• Extrait du texte:
● ● ● ● ● ● ●

Périégèse hypertextuelle d'une contrée réelle : Voyage en Italie de Jean Giono

Giono se veut un "voyageur immobile" qui invente des récits fabuleux à partir de ses lectures sans quitter son bureau manosquin. Néanmoins, il a laissé un récit de voyage bien réel qu'il a fait en Italie en 1951 (Voyage en Italie). Il s'avère pourtant que l'auteur du Hussard sur le toit (roman qu'il vient de publier la même année) et du Bonheur fou (continuation du, "Cycle du Hussard" qu'il envisage alors d'écrire) voit l'Italie contemporaine à travers sa lecture / réécriture de Stendhal, Machiavel et Dante (sans oublier Shakespeare) en interprétant paysages, monuments et habitants à l'aide de cette grille hypotextuelle. L'expérience immédiate compte en fait peu dans ce récit focalisé sur le personnage d'auteur-narrateur. Ses compagnons de voyage (y compris sa femme) sont relégués au second plan. On assiste à la transformation du vécu, par l'intermédiaire d'un hypotexte allographe naturalisé en un (hyper) texte autographe, en un récit où se côtoient en s'entremêlant des thèmes déjà exploités et nouveaux, i. e. au changement du réel (cette fois-ci exceptionnellement visité par le voyageur ,"mobile") en "l'univers privé de Jean Giono" (expression de W. D. Redfern) selon le schéma utilisé par l'écrivain pour créer ses oeuvres explicitement fictionnelles. Comme Giono le dit dans Voyage d'Italie, [ j ]e me suis efforcé de décrire le monde, non pas comme il est, mais comme il est quand je m'y ajoute, ce qui, évidemment, ne le simplifie pas", conscient au moins depuis 1943 que, "quoi qu'on fasse, c'est toujours le portrait de l'artiste par lui-même que l'on fait" (Journal de l 'Occupation, Noé).

● ● ● ● ● ● ●

(Entrées de données extraites)
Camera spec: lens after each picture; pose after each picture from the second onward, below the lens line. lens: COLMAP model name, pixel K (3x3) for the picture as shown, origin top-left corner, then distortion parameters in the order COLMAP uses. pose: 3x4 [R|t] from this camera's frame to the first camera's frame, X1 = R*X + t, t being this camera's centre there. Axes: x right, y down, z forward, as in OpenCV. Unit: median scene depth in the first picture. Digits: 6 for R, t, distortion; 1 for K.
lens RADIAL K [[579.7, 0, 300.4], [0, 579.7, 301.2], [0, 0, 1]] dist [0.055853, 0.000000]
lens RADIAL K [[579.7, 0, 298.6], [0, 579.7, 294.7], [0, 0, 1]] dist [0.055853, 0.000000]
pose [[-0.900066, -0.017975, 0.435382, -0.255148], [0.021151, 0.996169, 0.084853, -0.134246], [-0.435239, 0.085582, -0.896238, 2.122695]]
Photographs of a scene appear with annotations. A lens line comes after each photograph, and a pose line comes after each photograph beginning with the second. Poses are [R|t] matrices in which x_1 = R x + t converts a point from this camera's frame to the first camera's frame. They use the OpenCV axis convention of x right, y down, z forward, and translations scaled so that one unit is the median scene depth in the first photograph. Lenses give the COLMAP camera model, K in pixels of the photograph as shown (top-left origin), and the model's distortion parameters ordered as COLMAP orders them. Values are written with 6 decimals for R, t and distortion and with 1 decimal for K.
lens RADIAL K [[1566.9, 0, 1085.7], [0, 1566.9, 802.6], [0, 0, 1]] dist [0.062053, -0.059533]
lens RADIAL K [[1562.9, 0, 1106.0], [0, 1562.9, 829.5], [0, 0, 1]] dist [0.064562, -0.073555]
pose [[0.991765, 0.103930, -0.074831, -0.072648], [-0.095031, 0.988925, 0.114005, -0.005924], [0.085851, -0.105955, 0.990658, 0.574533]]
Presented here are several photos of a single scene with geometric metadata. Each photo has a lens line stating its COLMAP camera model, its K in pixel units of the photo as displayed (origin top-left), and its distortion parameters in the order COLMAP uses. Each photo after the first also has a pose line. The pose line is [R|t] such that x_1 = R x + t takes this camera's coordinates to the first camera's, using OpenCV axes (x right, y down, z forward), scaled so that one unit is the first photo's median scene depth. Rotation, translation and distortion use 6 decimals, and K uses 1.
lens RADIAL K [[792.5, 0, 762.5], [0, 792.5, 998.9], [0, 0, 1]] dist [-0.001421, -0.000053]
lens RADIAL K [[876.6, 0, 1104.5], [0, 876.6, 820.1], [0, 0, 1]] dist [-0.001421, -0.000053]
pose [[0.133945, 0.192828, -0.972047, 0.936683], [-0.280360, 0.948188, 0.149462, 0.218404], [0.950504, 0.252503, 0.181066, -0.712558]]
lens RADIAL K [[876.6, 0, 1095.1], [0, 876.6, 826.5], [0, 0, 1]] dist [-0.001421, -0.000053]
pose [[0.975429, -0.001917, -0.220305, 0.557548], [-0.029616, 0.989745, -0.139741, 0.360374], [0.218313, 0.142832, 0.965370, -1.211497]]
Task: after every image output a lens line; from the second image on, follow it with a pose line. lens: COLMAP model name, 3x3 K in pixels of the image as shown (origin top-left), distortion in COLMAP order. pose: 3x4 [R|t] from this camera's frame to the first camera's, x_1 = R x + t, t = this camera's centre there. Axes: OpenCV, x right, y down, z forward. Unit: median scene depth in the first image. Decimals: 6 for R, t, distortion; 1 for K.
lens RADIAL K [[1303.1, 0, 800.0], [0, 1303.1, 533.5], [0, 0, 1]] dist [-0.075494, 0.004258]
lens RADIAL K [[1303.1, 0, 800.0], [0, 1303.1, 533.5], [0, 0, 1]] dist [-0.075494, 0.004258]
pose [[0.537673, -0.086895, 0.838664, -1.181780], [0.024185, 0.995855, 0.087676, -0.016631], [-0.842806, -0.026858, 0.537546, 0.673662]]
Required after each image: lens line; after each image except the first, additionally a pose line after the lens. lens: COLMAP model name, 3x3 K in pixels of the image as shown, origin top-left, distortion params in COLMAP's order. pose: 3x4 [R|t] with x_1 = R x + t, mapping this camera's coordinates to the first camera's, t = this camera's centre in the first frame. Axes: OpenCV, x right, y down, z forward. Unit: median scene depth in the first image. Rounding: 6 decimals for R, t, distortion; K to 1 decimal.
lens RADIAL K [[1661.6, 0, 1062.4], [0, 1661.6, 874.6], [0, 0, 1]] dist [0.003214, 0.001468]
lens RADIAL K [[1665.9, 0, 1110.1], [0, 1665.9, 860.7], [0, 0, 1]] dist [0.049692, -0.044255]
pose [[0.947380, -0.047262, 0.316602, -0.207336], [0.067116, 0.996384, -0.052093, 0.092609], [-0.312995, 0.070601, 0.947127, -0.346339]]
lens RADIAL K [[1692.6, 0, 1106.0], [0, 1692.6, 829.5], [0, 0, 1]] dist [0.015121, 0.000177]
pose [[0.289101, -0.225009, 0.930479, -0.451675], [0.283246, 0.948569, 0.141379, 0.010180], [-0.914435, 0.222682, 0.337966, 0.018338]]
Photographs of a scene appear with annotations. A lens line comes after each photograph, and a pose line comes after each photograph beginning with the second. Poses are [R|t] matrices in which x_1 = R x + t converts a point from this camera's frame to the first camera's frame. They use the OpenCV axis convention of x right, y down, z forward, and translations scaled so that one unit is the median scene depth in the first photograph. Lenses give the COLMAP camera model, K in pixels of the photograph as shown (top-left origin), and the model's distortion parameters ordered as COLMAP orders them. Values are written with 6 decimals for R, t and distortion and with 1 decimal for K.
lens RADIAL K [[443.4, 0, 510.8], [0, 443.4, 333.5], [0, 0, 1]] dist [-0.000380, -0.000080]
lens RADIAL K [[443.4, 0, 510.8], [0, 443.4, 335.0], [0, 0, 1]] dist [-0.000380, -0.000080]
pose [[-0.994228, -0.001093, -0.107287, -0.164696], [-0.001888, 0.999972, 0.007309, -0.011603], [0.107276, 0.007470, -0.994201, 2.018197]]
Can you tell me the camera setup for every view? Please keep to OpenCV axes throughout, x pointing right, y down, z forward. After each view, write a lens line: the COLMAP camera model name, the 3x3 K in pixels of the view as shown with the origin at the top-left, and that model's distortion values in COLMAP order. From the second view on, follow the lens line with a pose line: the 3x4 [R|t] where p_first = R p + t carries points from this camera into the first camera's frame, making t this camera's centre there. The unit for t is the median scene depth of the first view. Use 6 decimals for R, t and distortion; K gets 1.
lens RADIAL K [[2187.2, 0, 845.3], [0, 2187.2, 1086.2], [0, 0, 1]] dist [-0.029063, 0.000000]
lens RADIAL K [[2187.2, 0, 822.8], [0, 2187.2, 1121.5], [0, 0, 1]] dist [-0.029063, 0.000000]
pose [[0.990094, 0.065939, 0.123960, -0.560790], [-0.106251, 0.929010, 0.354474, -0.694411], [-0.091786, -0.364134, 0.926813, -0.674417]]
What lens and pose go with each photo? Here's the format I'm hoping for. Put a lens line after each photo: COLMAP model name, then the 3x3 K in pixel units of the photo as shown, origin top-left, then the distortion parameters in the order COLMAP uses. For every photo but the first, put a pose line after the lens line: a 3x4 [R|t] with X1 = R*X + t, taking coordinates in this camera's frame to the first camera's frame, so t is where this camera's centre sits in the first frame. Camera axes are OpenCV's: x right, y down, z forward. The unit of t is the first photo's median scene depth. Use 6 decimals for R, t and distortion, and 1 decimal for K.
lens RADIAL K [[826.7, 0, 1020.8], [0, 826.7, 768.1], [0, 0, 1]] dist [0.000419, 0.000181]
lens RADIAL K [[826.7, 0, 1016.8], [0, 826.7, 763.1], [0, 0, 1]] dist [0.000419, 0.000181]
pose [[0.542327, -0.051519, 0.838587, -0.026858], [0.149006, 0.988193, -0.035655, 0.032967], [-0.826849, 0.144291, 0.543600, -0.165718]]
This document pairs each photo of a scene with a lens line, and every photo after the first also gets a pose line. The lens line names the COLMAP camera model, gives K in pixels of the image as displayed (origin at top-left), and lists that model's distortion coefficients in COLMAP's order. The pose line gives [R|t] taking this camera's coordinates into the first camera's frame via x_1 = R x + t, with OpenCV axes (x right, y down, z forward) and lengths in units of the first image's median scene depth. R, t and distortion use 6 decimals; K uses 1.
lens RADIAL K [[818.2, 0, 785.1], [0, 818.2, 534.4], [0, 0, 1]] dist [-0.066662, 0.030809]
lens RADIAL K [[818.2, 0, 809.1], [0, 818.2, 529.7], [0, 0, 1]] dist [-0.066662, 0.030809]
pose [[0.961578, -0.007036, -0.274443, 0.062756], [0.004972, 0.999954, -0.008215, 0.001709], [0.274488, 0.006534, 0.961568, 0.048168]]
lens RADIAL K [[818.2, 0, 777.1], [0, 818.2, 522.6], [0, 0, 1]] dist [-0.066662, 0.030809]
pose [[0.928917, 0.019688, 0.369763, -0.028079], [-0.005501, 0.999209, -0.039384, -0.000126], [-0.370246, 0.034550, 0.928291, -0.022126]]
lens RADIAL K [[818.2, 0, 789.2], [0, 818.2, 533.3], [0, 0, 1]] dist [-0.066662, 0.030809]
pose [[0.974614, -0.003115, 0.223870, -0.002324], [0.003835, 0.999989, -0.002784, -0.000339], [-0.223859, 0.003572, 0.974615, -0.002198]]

● ● ● ● ● ● ●

• Détails de l'exercice:
Résumez en deux phrases le texte sur le Voyage en Italie de Giono.

• Corrigé:
Giono, qui se veut un « voyageur immobile », a pourtant laissé le récit d'un voyage réel en Italie en 1951, où il voit l'Italie contemporaine à travers sa lecture de Stendhal, Machiavel et Dante, sans oublier Shakespeare. L'expérience immédiate y compte peu et les compagnons de voyage restent au second plan, car le vécu est transformé en « l'univers privé de Jean Giono » selon le schéma que l'écrivain utilise pour ses œuvres de fiction.